====== Cuplikan Data ======

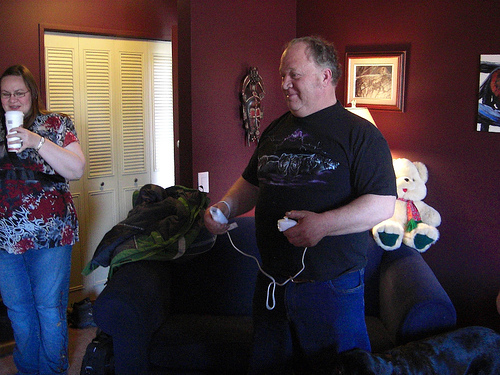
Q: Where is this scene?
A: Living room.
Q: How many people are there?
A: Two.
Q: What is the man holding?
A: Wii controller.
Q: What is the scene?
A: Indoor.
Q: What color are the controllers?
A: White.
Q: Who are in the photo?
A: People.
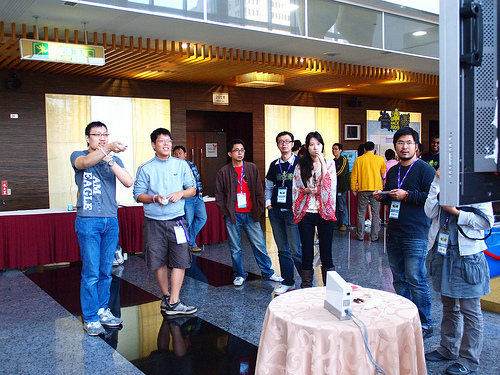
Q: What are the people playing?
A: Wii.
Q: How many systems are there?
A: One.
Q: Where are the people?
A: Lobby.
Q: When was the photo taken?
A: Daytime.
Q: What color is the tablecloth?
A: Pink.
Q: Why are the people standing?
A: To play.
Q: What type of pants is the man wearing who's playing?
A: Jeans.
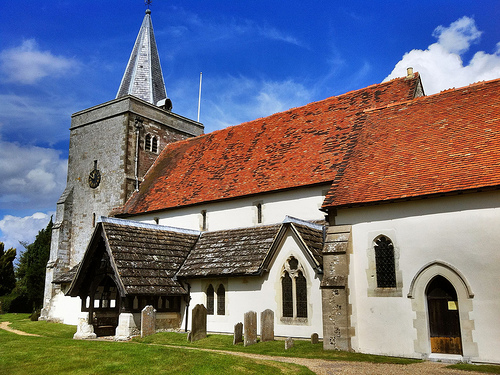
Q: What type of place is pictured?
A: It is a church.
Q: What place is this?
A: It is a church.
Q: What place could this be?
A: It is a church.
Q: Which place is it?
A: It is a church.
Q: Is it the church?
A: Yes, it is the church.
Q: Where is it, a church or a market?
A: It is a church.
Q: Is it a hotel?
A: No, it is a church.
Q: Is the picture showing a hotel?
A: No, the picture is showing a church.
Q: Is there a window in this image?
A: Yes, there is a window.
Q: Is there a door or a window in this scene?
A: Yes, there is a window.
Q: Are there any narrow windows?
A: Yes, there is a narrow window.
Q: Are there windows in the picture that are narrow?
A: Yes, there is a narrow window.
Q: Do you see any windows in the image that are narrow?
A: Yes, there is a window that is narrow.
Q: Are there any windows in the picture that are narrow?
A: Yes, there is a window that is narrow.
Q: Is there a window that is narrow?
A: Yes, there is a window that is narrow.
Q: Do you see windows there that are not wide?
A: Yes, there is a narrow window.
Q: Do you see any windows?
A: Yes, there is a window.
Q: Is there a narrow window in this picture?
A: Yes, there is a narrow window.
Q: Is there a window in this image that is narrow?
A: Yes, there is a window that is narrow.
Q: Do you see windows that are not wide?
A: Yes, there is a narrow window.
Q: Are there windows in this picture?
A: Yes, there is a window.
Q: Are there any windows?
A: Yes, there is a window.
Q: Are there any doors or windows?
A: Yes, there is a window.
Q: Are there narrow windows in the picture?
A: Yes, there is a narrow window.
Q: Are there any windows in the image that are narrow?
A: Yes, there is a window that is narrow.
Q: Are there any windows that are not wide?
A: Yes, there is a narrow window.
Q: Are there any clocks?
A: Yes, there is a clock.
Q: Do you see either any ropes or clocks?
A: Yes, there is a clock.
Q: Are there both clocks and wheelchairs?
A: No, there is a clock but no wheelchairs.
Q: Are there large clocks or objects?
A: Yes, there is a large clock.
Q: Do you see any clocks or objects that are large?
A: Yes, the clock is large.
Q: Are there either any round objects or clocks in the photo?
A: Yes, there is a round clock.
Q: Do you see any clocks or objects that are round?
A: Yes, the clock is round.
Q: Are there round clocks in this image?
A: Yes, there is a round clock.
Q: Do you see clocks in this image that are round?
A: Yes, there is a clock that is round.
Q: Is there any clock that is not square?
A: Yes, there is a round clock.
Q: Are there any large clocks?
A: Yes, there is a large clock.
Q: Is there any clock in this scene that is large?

======

**Perintah**.
Nyatakan semua item di atas sebagai tabel Markdown. Kolom Baris memuat nomor urut, dan kolom Isi memuat teks tiap baris. Baris kosong dan gambar tidak disertakan.

**Hasil Latihan**.
| Baris | Isi |
|---|---|
| 1 | Q: Where is this scene? |
| 2 | A: Living room. |
| 3 | Q: How many people are there? |
| 4 | A: Two. |
| 5 | Q: What is the man holding? |
| 6 | A: Wii controller. |
| 7 | Q: What is the scene? |
| 8 | A: Indoor. |
| 9 | Q: What color are the controllers? |
| 10 | A: White. |
| 11 | Q: Who are in the photo? |
| 12 | A: People. |
| 13 | Q: What are the people playing? |
| 14 | A: Wii. |
| 15 | Q: How many systems are there? |
| 16 | A: One. |
| 17 | Q: Where are the people? |
| 18 | A: Lobby. |
| 19 | Q: When was the photo taken? |
| 20 | A: Daytime. |
| 21 | Q: What color is the tablecloth? |
| 22 | A: Pink. |
| 23 | Q: Why are the people standing? |
| 24 | A: To play. |
| 25 | Q: What type of pants is the man wearing who's playing? |
| 26 | A: Jeans. |
| 27 | Q: What type of place is pictured? |
| 28 | A: It is a church. |
| 29 | Q: What place is this? |
| 30 | A: It is a church. |
| 31 | Q: What place could this be? |
| 32 | A: It is a church. |
| 33 | Q: Which place is it? |
| 34 | A: It is a church. |
| 35 | Q: Is it the church? |
| 36 | A: Yes, it is the church. |
| 37 | Q: Where is it, a church or a market? |
| 38 | A: It is a church. |
| 39 | Q: Is it a hotel? |
| 40 | A: No, it is a church. |
| 41 | Q: Is the picture showing a hotel? |
| 42 | A: No, the picture is showing a church. |
| 43 | Q: Is there a window in this image? |
| 44 | A: Yes, there is a window. |
| 45 | Q: Is there a door or a window in this scene? |
| 46 | A: Yes, there is a window. |
| 47 | Q: Are there any narrow windows? |
| 48 | A: Yes, there is a narrow window. |
| 49 | Q: Are there windows in the picture that are narrow? |
| 50 | A: Yes, there is a narrow window. |
| 51 | Q: Do you see any windows in the image that are narrow? |
| 52 | A: Yes, there is a window that is narrow. |
| 53 | Q: Are there any windows in the picture that are narrow? |
| 54 | A: Yes, there is a window that is narrow. |
| 55 | Q: Is there a window that is narrow? |
| 56 | A: Yes, there is a window that is narrow. |
| 57 | Q: Do you see windows there that are not wide? |
| 58 | A: Yes, there is a narrow window. |
| 59 | Q: Do you see any windows? |
| 60 | A: Yes, there is a window. |
| 61 | Q: Is there a narrow window in this picture? |
| 62 | A: Yes, there is a narrow window. |
| 63 | Q: Is there a window in this image that is narrow? |
| 64 | A: Yes, there is a window that is narrow. |
| 65 | Q: Do you see windows that are not wide? |
| 66 | A: Yes, there is a narrow window. |
| 67 | Q: Are there windows in this picture? |
| 68 | A: Yes, there is a window. |
| 69 | Q: Are there any windows? |
| 70 | A: Yes, there is a window. |
| 71 | Q: Are there any doors or windows? |
| 72 | A: Yes, there is a window. |
| 73 | Q: Are there narrow windows in the picture? |
| 74 | A: Yes, there is a narrow window. |
| 75 | Q: Are there any windows in the image that are narrow? |
| 76 | A: Yes, there is a window that is narrow. |
| 77 | Q: Are there any windows that are not wide? |
| 78 | A: Yes, there is a narrow window. |
| 79 | Q: Are there any clocks? |
| 80 | A: Yes, there is a clock. |
| 81 | Q: Do you see either any ropes or clocks? |
| 82 | A: Yes, there is a clock. |
| 83 | Q: Are there both clocks and wheelchairs? |
| 84 | A: No, there is a clock but no wheelchairs. |
| 85 | Q: Are there large clocks or objects? |
| 86 | A: Yes, there is a large clock. |
| 87 | Q: Do you see any clocks or objects that are large? |
| 88 | A: Yes, the clock is large. |
| 89 | Q: Are there either any round objects or clocks in the photo? |
| 90 | A: Yes, there is a round clock. |
| 91 | Q: Do you see any clocks or objects that are round? |
| 92 | A: Yes, the clock is round. |
| 93 | Q: Are there round clocks in this image? |
| 94 | A: Yes, there is a round clock. |
| 95 | Q: Do you see clocks in this image that are round? |
| 96 | A: Yes, there is a clock that is round. |
| 97 | Q: Is there any clock that is not square? |
| 98 | A: Yes, there is a round clock. |
| 99 | Q: Are there any large clocks? |
| 100 | A: Yes, there is a large clock. |
| 101 | Q: Is there any clock in this scene that is large? |